Ever sense that a movie has a lot to say, but never figures out how to say it? That’s Beatriz At Dinner, a topical social class commentary that never finds its message. This would be less sad if it wasn’t trying so hard to be meaningful.
Beatriz (Salma Hayek) is a Mexican immigrant who has a goat and dogs in her modest Los Angeles home. She works as a massage therapist at a cancer center, and says she can feel her patients’ pain. For the viewer she’s supposed to be “everyone,” a hard worker just trying to make her way in the world.
After a traffic-filled drive to Newport Beach to massage wealthy friend Cathy (Connie Britton), Beatriz’s car breaks down. Cathy has a small dinner party that night, and to the chagrin of her husband Grant (David Warshofsky), invites Beatriz to join them. Invitees include ambitious young couple Alex (Jay Duplass) and Shannon (Chloe Sevigny), and wealthy real estate developer Doug Strutt (John Lithgow) and his wife Jeana (Amy Landecker).
It’s Doug who gets the most attention. “I have opinions, and because I have money, people listen,” he says, truthfully. He’s brash, sometimes rude, says whatever he wants and doesn’t think twice about cutting someone off.
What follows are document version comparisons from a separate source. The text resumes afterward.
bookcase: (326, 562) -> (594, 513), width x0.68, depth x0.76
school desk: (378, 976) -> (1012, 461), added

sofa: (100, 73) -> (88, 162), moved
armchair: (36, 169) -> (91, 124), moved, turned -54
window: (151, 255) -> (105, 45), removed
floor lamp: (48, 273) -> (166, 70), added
He gets away with this because he’s rich and no one dares to correct him. He makes no apologies for the life he’s led, the people or animals he’s disregarded to build his properties, or the big-game hunting he enjoys. You might presume he’s based on Donald Trump, but that would only be partially true; screenwriter Mike White wrote the script in the summer of 2015, when Trump came onto the national stage discussing Mexican immigrants, but also in the news was a dentist killing a lion in Africa, etc.
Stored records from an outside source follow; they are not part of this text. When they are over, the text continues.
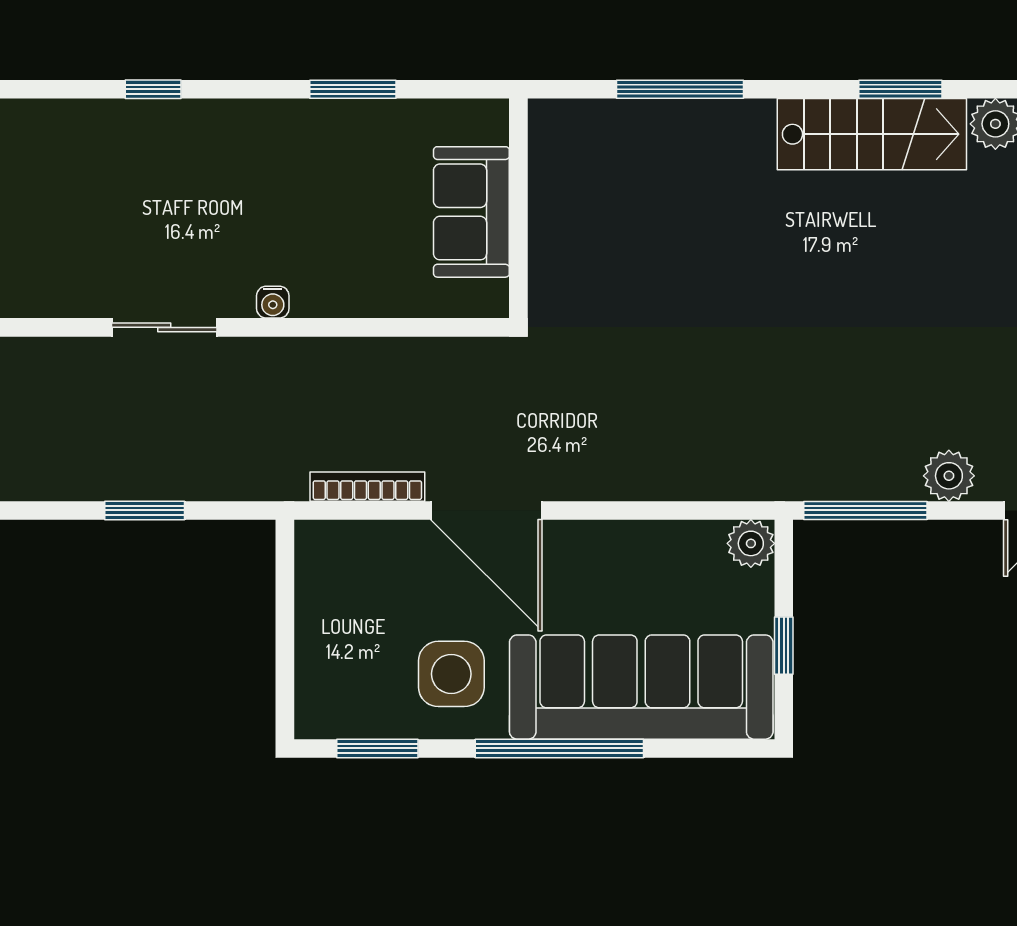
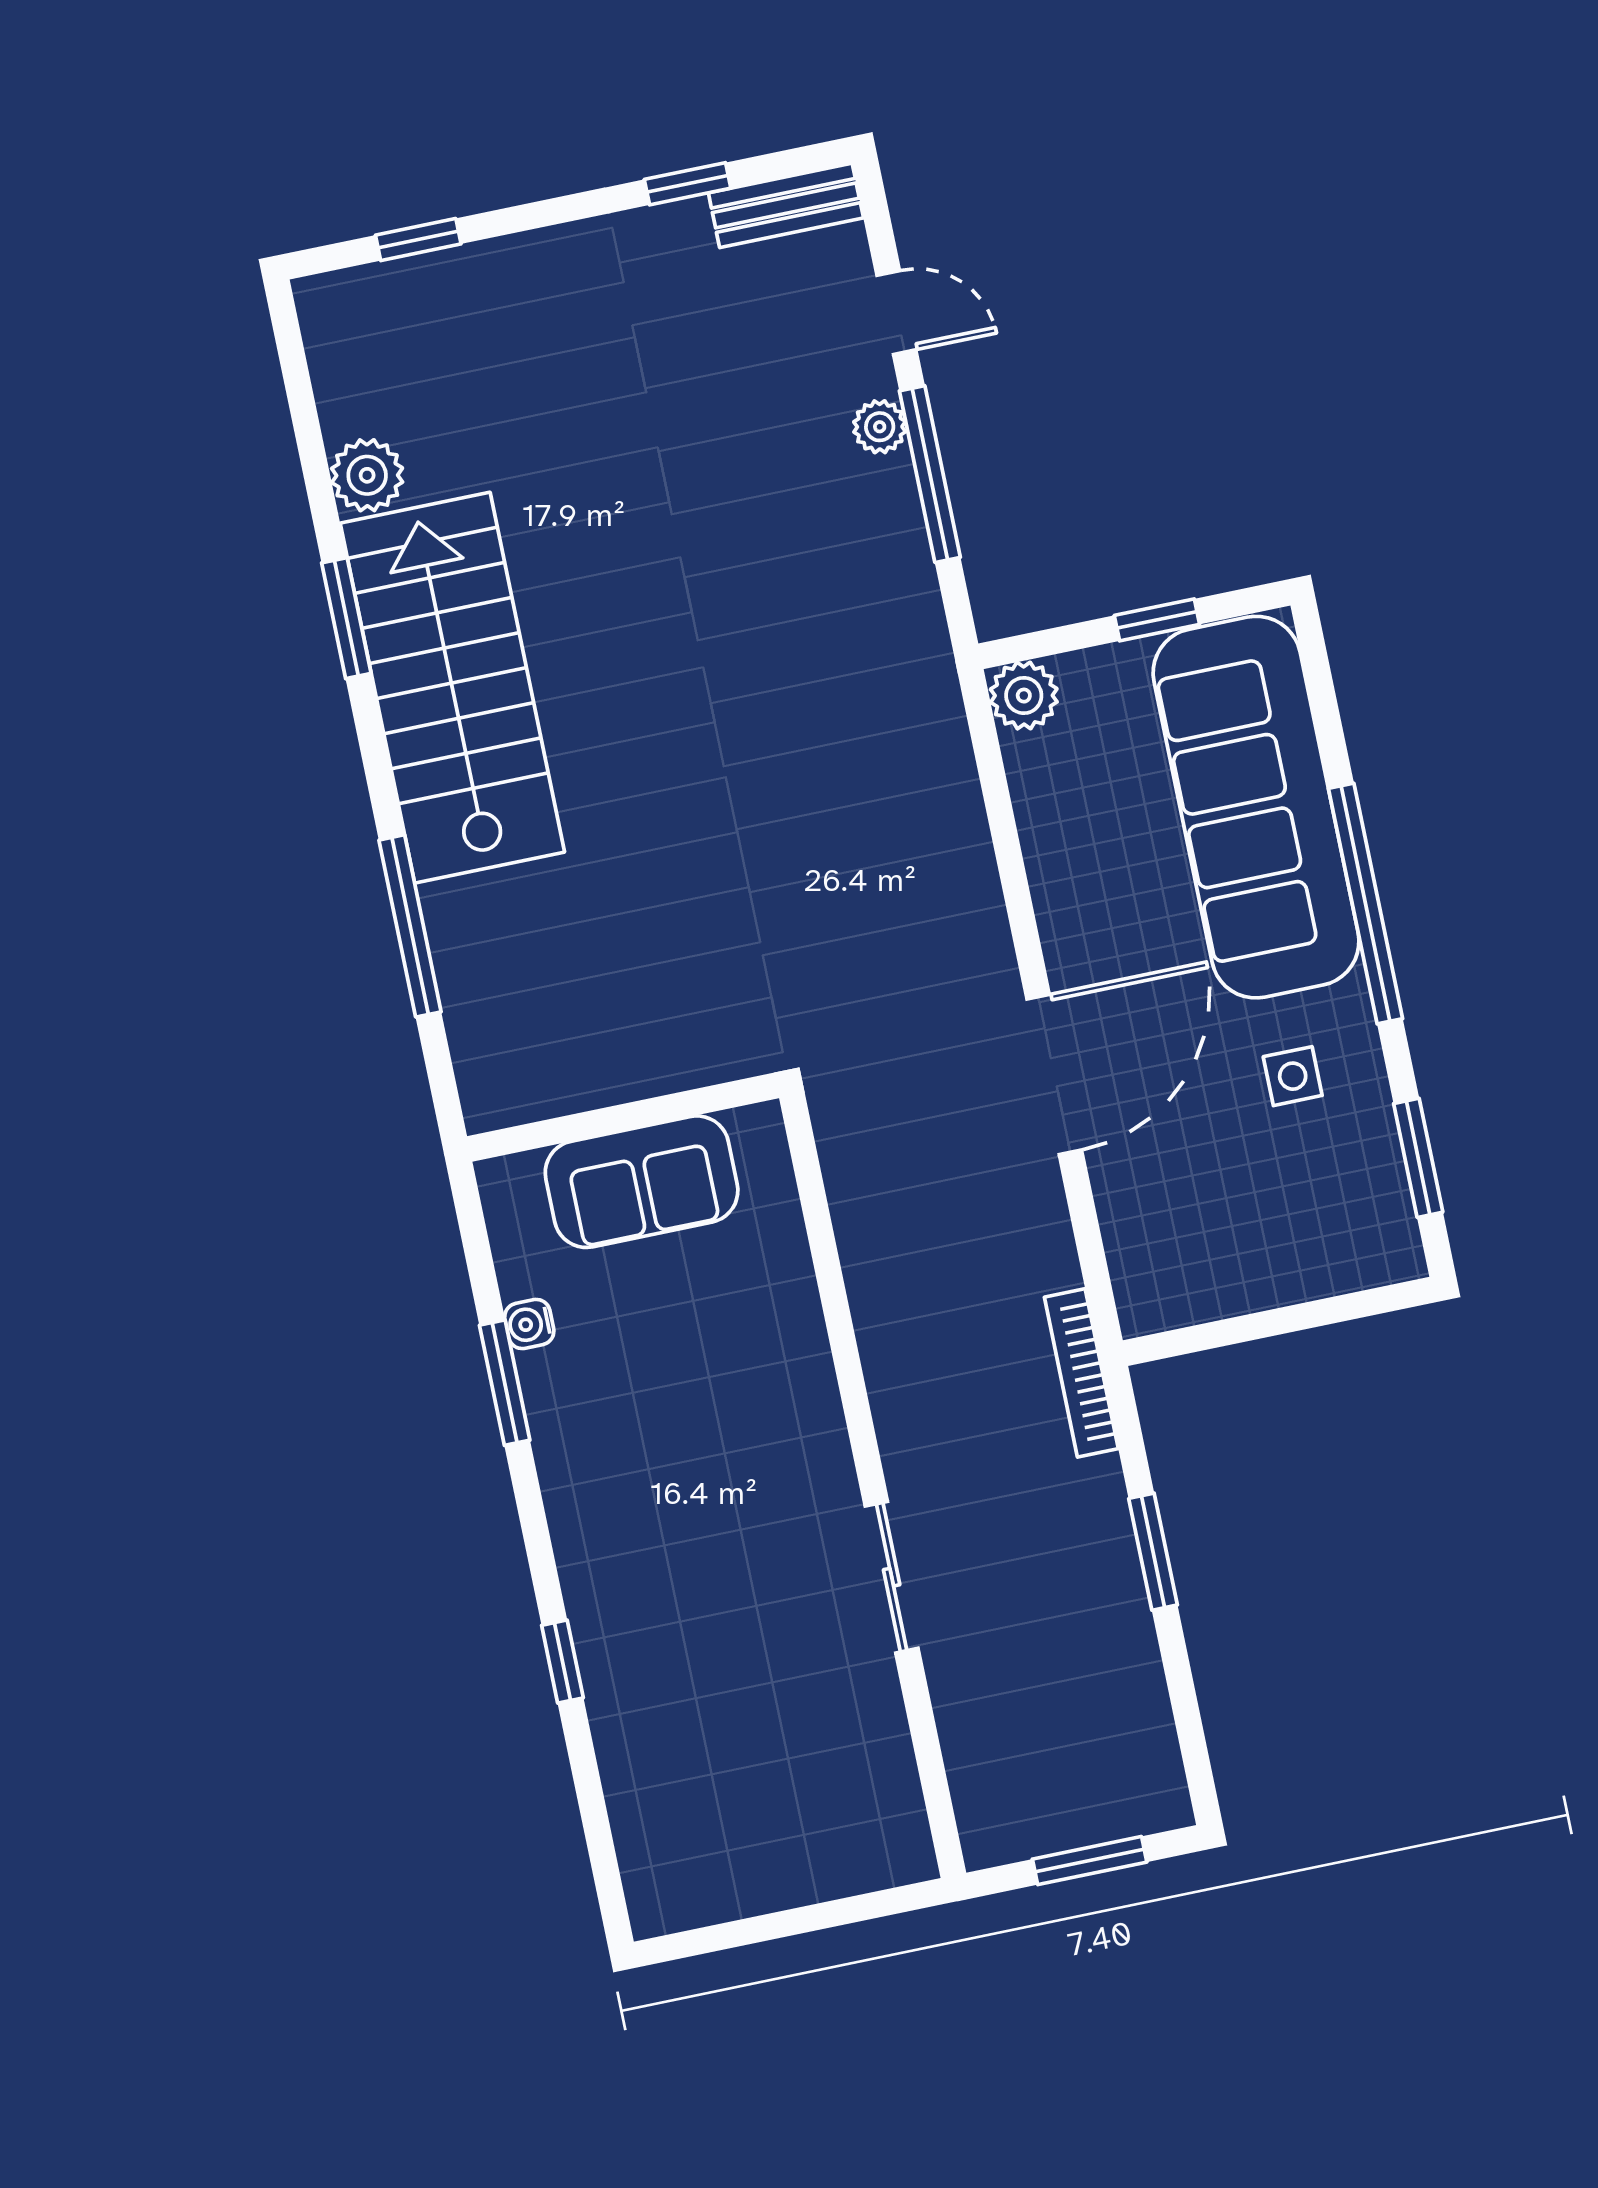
stairs: (872, 134) -> (452, 688), width x1.36, depth x1.51
water cooler: (273, 302) -> (529, 1324), moved, turned 180
plant: (949, 476) -> (880, 427), width x0.73, depth x0.73
bookcase: (367, 487) -> (1081, 1373), moved
window: (865, 510) -> (930, 474), moved
side table: (451, 674) -> (1293, 1076), width x0.54, depth x0.54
If you’re expecting the spiritual Beatriz to go head-to-head with the bullish Doug, they do, but only to an extent. Director Miguel Arteta and White have the annoying habit of stopping short every time the conversation gets interesting, ostensibly for the reason of rudeness. After all, how dare the barely middle class Beatriz challenge affluent Doug about anything? The problem is, merely exposing this unequal social custom isn’t enough. A respectful conversation between the two would’ve been more fascinating, but neither Doug nor Beatriz is capable of listening and being respectful.
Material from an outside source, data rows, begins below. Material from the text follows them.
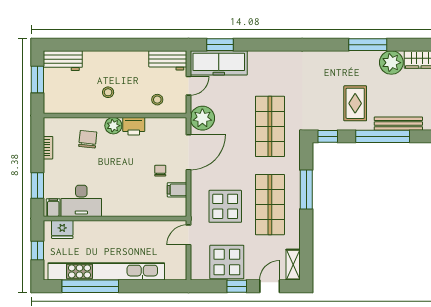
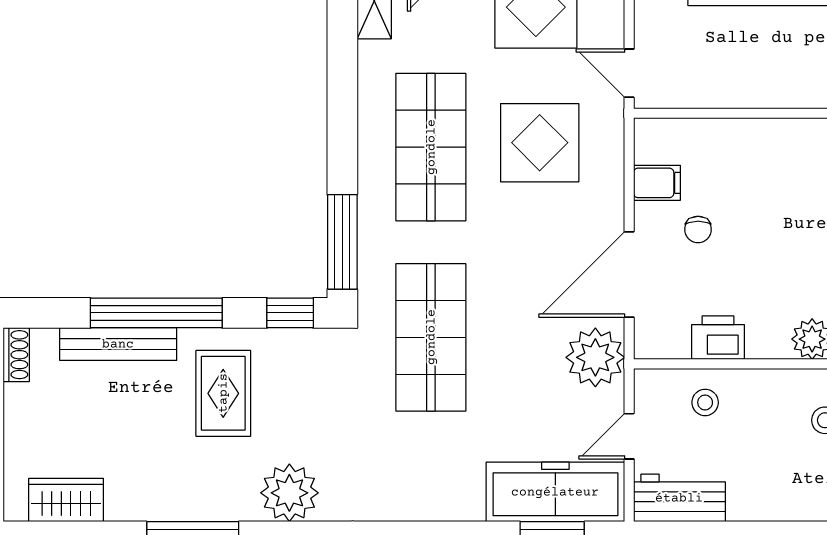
plant: (391, 63) -> (289, 493), moved
printer: (134, 126) -> (718, 338), moved
window: (306, 189) -> (342, 242), moved
door: (188, 235) -> (629, 73), swing flipped

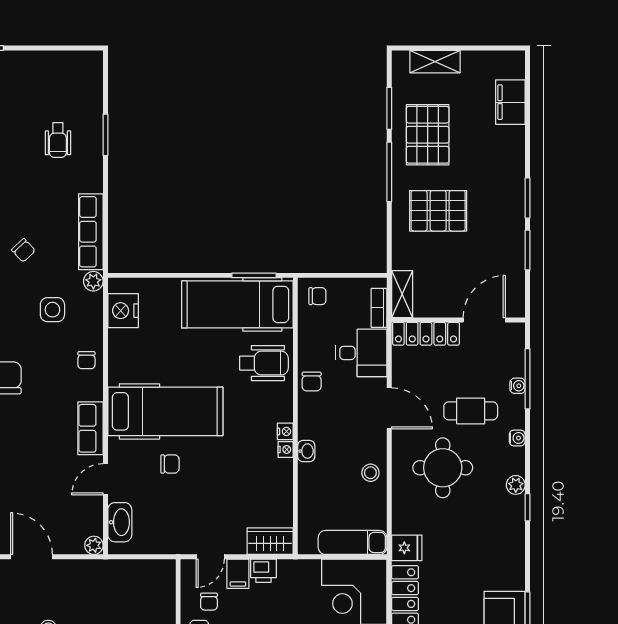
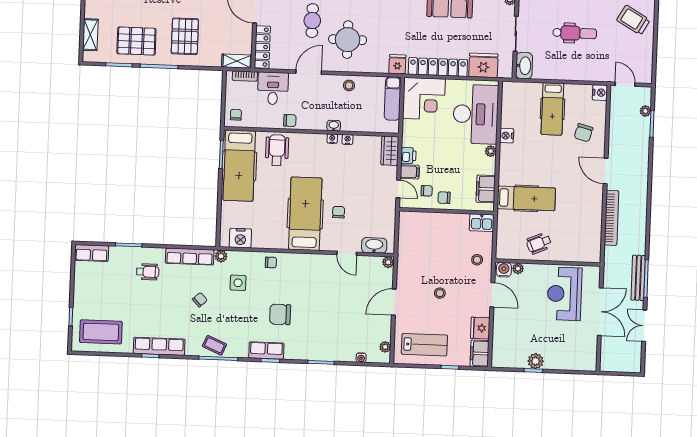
wheelchair: (58, 140) -> (148, 272), moved
row of seats: (90, 428) -> (92, 253), moved
nightstand: (285, 431) -> (348, 139), moved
As opposed to the similarly themed The Dinner Game (1998) and its lesser American remake Dinner For Schmucks (2010), which were comedies, Beatriz At Dinner is a straight drama. This is important because it means it does not use humor to expose social folly, as the aforementioned movies did, and as a result we’re forced to take everything Beatriz does seriously. So when pieces of Beatriz don’t add up, and/or Beatriz’s actions are questionable, it loses the audience at a time when we need to root for her. White’s script tries to get us to view Beatriz as a saintly figure who does nothing wrong early on, so we’re supposed to agree with her actions no matter what. Blindly agreeing, however, would contradict what appears to be one of the film’s points, which is that virtue and thinking for yourself are important when confronted with herd mentality.
Having to extrapolate the deeper meaning of a film that has every opportunity to explicitly state the meaning yields a frustrating viewing experience. Beatriz At Dinner will get you thinking, but doesn’t offer enough to have a real impact.